Furthermore, the President used the elite media gathering to highlight some of the structural successes achieved by his administration's security architecture over the past several months. He noted that intelligence-led military operations have resulted in the systematic neutralization of high-profile bandit kingpins, the dismantling of complex logistics networks in the northern and eastern theaters, and the liberation of hundreds of citizens held in forest enclaves without the state yielding to the financial demands of criminal networks.

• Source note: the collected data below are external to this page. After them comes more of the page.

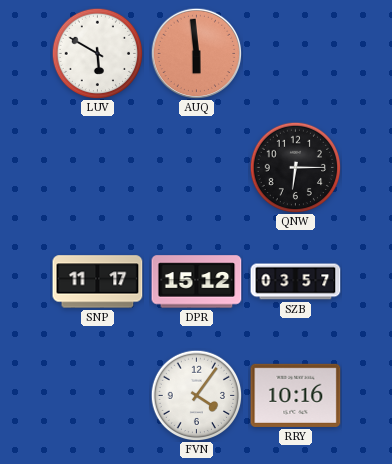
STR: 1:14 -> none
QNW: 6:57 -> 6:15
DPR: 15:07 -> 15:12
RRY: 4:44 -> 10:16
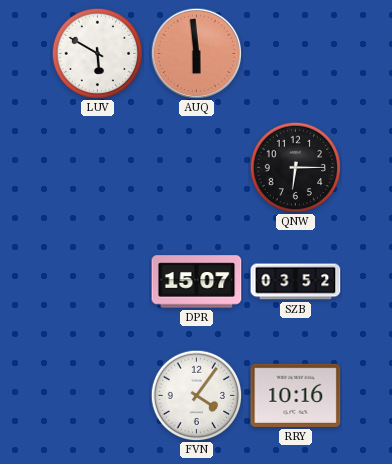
SNP: 11:17 -> none
DPR: 15:12 -> 15:07
SZB: 03:57 -> 03:52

President Tinubu maintained that while his administration remains fully committed to upholding the constitutional rights of free speech, the liberty of the press, and the protection of journalists, these institutional privileges must be exercised with a profound sense of existential awareness. He reminded the audience that a vibrant, free press can only exist within a secure, stable, and peaceful sovereign state, meaning that the preservation of Nigeria’s national security remains the foundational prerequisite for all civil liberties, including the practice of journalism itself. As the dinner concluded, the consensus among media stakeholders reflected a renewed awareness of the delicate balance between the public's right to know and the collective duty to protect the state from asymmetric internal threats.